We can read 1 Kings chapter 14 and say, “What a waste,” but aren’t we prone to demonstrate the same type of behavior?

When things are going well, we tend to let down our guard and become less disciplined and vigilant. We do more of what we want to do and less of what we need to do, acting as if God’s blessings are going to just keep coming…even though our actions are less and less worthy of blessing.

We must remember that every blessing we experience is a gift from God. (James 1:17) We need to realize that we have been bought with the great price of Christ’s life. We should honor and obey God out of gratitude, rather than honor ourselves by doing whatever we want. (1 Cor. 6:20)

Don’t take for granted the blessings of God and your need to gratefully obey His directions. Don’t live your life in such a way that someone might someday look at your life and say, “What a waste!”

1 Kings 11 – A Little Disobedience

There’s no such thing as a little disobedience.

It’s not unusual to find news stories of well-known and successful investors being arrested for illegally cheating their clients out of millions of dollars. Thousands of people have lost their retirement and life savings due to illegal investment schemes by unscrupulous investors.

These investors were successful without their illegal schemes. Even in a down-turned economy, they fared better than most. Yet their desire for even more led to their downfall.

This was the case with Solomon in 1 Kings chapter 11. Solomon had wealth, wisdom, power, and luxury. He was famous and respected throughout the known world. But he wanted even more.

Solomon had a weakness for women. And though he could have had all the Israelite women he wanted for his wives, Solomon wanted foreign women. He wanted women who believed in, and followed after, other gods. God had specifically and clearly told Solomon that such women were “out of bounds.” But Solomon, though he had everything, wanted more and willfully disobeyed God’s instructions. (1 Kings 11:2, 9-10)

This started Solomon and the whole nation of Israel on a downward slide.

It’s so easy for our lives to be like Solomon’s. God has given us so much, yet we still want more. We clearly understand how God wants us to live, yet we willfully do what we want to…often with similar results to Solomon’s.

We consider an act of disobedience such a small thing, then we suffer big consequences. And we find ourselves saying, “I don’t know what happened. Things were going so well!”

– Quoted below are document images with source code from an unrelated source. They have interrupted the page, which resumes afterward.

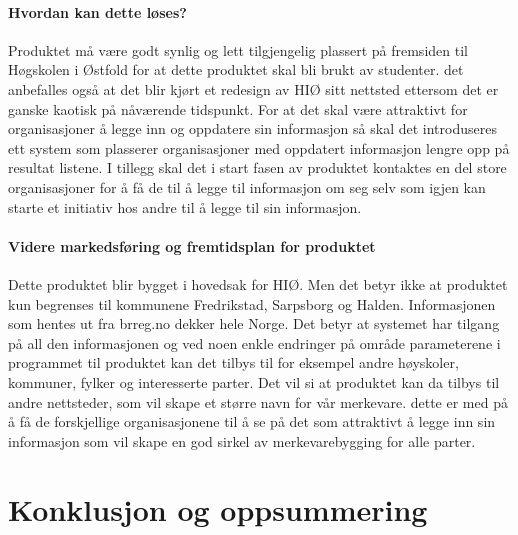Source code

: \paragraph{Hvordan kan dette løses?}

Produktet må være godt synlig og lett tilgjengelig plassert på fremsiden til Høgskolen i Østfold for at dette produktet skal bli brukt av studenter. det anbefalles også at det blir kjørt et redesign av HIØ sitt nettsted ettersom det er ganske kaotisk på nåværende tidspunkt. For at det skal være attraktivt for organisasjoner å legge inn og oppdatere sin informasjon så skal det introduseres ett system som plasserer organisasjoner med oppdatert informasjon lengre opp på resultat listene. I tillegg skal det i start fasen av produktet kontaktes en del store organisasjoner for å få de til å legge til informasjon om seg selv som igjen kan starte et initiativ hos andre til å legge til sin informasjon. 

\paragraph{Videre markedsføring og fremtidsplan for produktet}

Dette produktet blir bygget i hovedsak for HIØ. Men det betyr ikke at produktet kun begrenses til kommunene Fredrikstad, Sarpsborg og Halden. Informasjonen som hentes ut fra brreg.no dekker hele Norge. Det betyr at systemet har tilgang på all den informasjonen og ved noen enkle endringer på område parameterene i programmet til produktet kan det tilbys til for eksempel andre høyskoler, kommuner, fylker og interesserte parter. Det vil si at produktet kan da tilbys til andre nettsteder, som vil skape et større navn for vår merkevare. dette er med på å få de forskjellige organisasjonene til å se på det som attraktivt å legge inn sin informasjon som vil skape en god sirkel av merkevarebygging for alle parter. 


\section{Konklusjon og oppsummering}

God has given us Solomon’s story to warn and teach us. The God who blesses us so richly calls us to follow Him completely. (1 Kings 11:6) There’s no such thing as a little disobedience!

2 Samuel 12 – God’s Rules of the Road

To get from point A to point B often requires several steps…and at times, a little help. But, if you will receive the help and take the steps, it’s amazing how far you can get.

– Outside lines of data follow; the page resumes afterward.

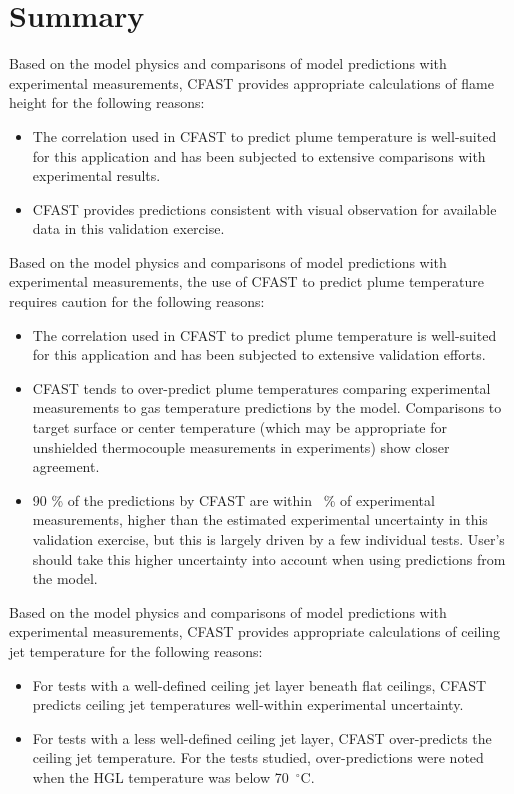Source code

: \section{Summary}

Based on the model physics and comparisons of model predictions with experimental measurements, CFAST provides appropriate calculations of flame height for the following reasons:

\begin{itemize}
\item The correlation used in CFAST to predict plume temperature is well-suited for this application and has been subjected to extensive comparisons with experimental results.
\item CFAST provides predictions consistent with visual observation for available data in this validation exercise.
\end{itemize}

Based on the model physics and comparisons of model predictions with experimental measurements, the use of CFAST to predict plume temperature requires caution for the following reasons:

\begin{itemize}
\item The correlation used in CFAST to predict plume temperature is well-suited for this application and has been subjected to extensive validation efforts.
\item CFAST tends to over-predict plume temperatures comparing experimental measurements to gas temperature predictions by the model.  Comparisons to target surface or center temperature (which may be appropriate for unshielded thermocouple measurements in experiments) show closer agreement.
\item 90 \% of the predictions by CFAST are within \Plumeavg~\% of experimental measurements, higher than the estimated experimental uncertainty in this validation exercise, but this is largely driven by a few individual tests.  User's should take this higher uncertainty into account when using predictions from the model.
\end{itemize}

Based on the model physics and comparisons of model predictions with experimental measurements, CFAST provides appropriate calculations of ceiling jet temperature for the following reasons:
\begin{itemize}
\item For tests with a well-defined ceiling jet layer beneath flat ceilings, CFAST predicts ceiling jet temperatures well-within experimental uncertainty.
\item For tests with a less well-defined ceiling jet layer, CFAST over-predicts the ceiling jet temperature.  For the tests studied, over-predictions were noted when the HGL temperature was below 70~$^\circ$C.
\end{itemize}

In 2 Samuel chapter 12, David moves from hypocritical sinner to conquering king. But it was a hard trip, requiring some help and several steps.

David needed someone to clearly point out that he was not only moving in the wrong direction but that it was a dangerous direction.

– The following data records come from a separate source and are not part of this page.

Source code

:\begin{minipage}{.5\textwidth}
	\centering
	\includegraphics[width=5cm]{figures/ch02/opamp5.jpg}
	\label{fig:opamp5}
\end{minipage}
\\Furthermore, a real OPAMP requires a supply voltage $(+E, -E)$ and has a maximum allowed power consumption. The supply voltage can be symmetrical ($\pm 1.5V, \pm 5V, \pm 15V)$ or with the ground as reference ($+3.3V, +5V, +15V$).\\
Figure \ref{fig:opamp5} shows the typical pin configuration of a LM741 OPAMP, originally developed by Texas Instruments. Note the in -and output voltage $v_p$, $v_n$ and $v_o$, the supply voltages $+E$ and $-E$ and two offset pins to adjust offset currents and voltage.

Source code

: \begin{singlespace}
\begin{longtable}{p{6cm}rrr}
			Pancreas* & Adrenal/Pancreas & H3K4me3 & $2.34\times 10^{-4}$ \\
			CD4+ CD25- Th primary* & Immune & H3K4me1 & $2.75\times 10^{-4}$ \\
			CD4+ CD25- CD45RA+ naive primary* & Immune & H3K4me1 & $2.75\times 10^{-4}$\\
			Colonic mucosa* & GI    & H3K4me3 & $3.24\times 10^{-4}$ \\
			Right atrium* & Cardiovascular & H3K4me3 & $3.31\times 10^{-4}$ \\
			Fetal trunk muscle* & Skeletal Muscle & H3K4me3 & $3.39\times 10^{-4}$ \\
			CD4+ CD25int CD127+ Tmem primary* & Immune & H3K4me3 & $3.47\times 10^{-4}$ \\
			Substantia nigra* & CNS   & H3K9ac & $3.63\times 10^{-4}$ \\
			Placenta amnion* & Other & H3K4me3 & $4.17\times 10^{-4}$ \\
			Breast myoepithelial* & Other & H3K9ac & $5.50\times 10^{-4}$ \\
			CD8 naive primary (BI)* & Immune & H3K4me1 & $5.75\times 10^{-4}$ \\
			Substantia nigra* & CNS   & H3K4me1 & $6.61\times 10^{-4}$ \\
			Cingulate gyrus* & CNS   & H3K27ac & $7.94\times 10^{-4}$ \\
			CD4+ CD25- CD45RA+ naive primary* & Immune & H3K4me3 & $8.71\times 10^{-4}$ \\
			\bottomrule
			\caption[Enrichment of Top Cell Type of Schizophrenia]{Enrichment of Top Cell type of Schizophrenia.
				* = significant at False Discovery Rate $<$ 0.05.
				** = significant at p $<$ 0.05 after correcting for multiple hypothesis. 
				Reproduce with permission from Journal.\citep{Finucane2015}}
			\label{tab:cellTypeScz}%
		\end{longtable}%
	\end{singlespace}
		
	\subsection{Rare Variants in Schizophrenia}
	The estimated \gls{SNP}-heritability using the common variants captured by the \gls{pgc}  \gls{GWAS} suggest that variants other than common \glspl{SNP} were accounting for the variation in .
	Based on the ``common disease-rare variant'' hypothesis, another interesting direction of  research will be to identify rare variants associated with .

Then, David was able to humbly admit his sin and accept the correction given to him. At this point, David turned and started moving toward God…first in shame and regret, and then in petition for help. And even when God would not make the trip any easier, David worshiped God and acknowledged God’s sovereignty. And finally, David turned his attention to the here and now; comforting those whom his actions hurt and getting back to the work he had neglected. (2 Samuel 11:1)

God’s response was to bless David’s family with a son and to bless his work with a victory.

If we’re to get from where we are to where God wants us to be, we need to mind God’s rules of the road. God’s rules of the road are accountability, confession, repentance, prayer, submission, obedience, and worship. These help us to progress on the trip God desires for us, and they lead us to those rest areas where God can bless us, our families, and our work.

So mind God’s rules of the road, and you will move from where you are to where God wants you to be.